[TESTO RIPORTATO]:
━━━━━━━━━━━━━━━━━━━━

Buongiorno cari lettori di Tecnogalaxy, oggi vi andremo a parlare di Ethereum che vuole diventare sostenibile col clima, e allo stesso tempo passerà da una verifica Proof of Work ad una Proof of Stake.

“The merge” è un’abbreviazione per il rapido passaggio di Ethereum da una forma di verifica blockchain ad alta intensità di calcolo a un metodo molto meno pesante. In altre parole, la criptovaluta passerà da “proof of work” a “proof of stake “. Questa mossa, che richiede anni, e cambierà il modo in cui Ethereum opera e riduce drasticamente il consumo di energia.

━━━━━━━━━━━━━━━━━━━━

[MATERIALE ESTRATTO]:

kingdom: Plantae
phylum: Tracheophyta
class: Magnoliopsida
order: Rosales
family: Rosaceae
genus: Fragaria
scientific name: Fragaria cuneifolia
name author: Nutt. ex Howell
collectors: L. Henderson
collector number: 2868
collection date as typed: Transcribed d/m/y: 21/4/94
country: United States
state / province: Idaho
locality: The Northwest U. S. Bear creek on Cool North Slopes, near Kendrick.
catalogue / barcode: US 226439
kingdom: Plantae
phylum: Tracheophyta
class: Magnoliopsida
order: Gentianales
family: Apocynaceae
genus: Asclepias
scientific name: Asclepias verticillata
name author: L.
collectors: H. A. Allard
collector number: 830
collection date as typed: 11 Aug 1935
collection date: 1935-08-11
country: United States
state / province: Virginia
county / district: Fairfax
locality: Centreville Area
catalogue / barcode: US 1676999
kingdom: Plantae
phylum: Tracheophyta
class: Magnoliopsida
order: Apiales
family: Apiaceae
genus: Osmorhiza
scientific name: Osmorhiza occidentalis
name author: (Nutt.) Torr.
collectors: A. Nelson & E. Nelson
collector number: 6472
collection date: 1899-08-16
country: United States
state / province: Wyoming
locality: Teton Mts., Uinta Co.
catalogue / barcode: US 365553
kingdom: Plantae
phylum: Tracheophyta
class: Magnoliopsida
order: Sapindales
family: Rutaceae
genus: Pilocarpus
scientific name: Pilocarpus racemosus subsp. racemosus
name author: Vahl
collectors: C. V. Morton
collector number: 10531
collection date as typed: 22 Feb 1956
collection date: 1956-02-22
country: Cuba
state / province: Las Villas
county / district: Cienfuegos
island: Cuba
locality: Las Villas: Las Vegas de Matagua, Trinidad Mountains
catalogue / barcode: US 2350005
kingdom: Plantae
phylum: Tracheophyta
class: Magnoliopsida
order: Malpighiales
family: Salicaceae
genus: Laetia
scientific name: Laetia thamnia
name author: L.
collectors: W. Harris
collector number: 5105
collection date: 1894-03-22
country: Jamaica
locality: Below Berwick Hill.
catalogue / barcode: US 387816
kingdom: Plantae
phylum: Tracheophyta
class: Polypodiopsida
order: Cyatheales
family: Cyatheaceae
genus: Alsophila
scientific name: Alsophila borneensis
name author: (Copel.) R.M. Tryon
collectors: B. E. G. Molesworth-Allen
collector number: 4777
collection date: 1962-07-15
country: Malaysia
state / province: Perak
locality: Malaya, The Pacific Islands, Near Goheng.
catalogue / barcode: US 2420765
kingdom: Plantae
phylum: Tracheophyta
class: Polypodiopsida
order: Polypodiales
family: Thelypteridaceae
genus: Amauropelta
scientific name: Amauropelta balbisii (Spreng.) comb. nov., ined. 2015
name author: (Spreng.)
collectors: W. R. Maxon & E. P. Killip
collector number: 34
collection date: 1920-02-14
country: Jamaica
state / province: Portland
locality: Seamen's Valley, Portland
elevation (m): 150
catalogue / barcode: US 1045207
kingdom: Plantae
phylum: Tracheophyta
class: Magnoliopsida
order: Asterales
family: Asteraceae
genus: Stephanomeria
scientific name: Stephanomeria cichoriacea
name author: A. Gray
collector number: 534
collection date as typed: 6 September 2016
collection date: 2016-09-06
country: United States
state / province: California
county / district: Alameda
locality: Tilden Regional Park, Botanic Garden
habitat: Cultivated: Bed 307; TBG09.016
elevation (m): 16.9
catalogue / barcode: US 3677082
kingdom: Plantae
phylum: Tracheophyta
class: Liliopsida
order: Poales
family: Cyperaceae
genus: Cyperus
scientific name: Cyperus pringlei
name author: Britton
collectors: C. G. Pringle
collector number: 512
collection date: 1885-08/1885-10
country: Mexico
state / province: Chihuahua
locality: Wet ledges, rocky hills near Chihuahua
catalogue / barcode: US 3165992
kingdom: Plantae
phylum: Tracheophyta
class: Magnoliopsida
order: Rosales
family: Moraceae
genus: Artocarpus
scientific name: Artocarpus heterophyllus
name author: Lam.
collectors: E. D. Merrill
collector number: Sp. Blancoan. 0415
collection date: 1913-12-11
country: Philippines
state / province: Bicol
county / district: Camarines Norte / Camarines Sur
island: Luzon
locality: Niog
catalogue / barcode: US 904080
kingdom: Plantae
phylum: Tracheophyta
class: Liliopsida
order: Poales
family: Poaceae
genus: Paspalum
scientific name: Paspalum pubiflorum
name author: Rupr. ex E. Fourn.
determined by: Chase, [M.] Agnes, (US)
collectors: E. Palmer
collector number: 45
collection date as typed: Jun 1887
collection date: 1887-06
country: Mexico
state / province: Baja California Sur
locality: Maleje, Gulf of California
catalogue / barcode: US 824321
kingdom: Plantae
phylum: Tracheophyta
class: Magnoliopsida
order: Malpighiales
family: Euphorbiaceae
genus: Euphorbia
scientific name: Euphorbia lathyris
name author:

━━━━━━━━━━━━━━━━━━━━

[CONSEGNA]: Prosegua il testo sul passaggio di Ethereum dalla Proof of Work alla Proof of Stake, riprendendo subito dopo l'ultima frase riportata.

[SPAZIO RISPOSTA]:
Come il proof of stake aiuterebbe la crisi climatica

Le blockchain utilizzano un meccanismo di controllo per mantenere l’integrità senza un’autorità centrale. Ethereum, come le blockchain più popolari (incluso Bitcoin), attualmente si basa su un meccanismo chiamato proof of work . Mette in competizione i minatori di criptovaluta per risolvere un algoritmo difficile.

La difficoltà computazionale è infatti il problema. Un singolo partecipante potrebbe completare il lavoro possedendo la maggioranza di tutto il potere minerario (questo è noto come “attacco del 51 percento”). Ma la potenza di calcolo richiesta per raggiungere questo obiettivo rende molto difficile un attacco contro una grande blockchain, come Ethereum. Eppure questa forza è anche una debolezza, poiché la potenza di calcolo richiede energia. Il proof of work contribuisce direttamente alle emissioni di anidride carbonica e non solo. Un tracker gestito dall’Università di Cambridge stima che Bitcoin da solo consuma più energia all’anno rispetto a Finlandia, Belgio o Filippine.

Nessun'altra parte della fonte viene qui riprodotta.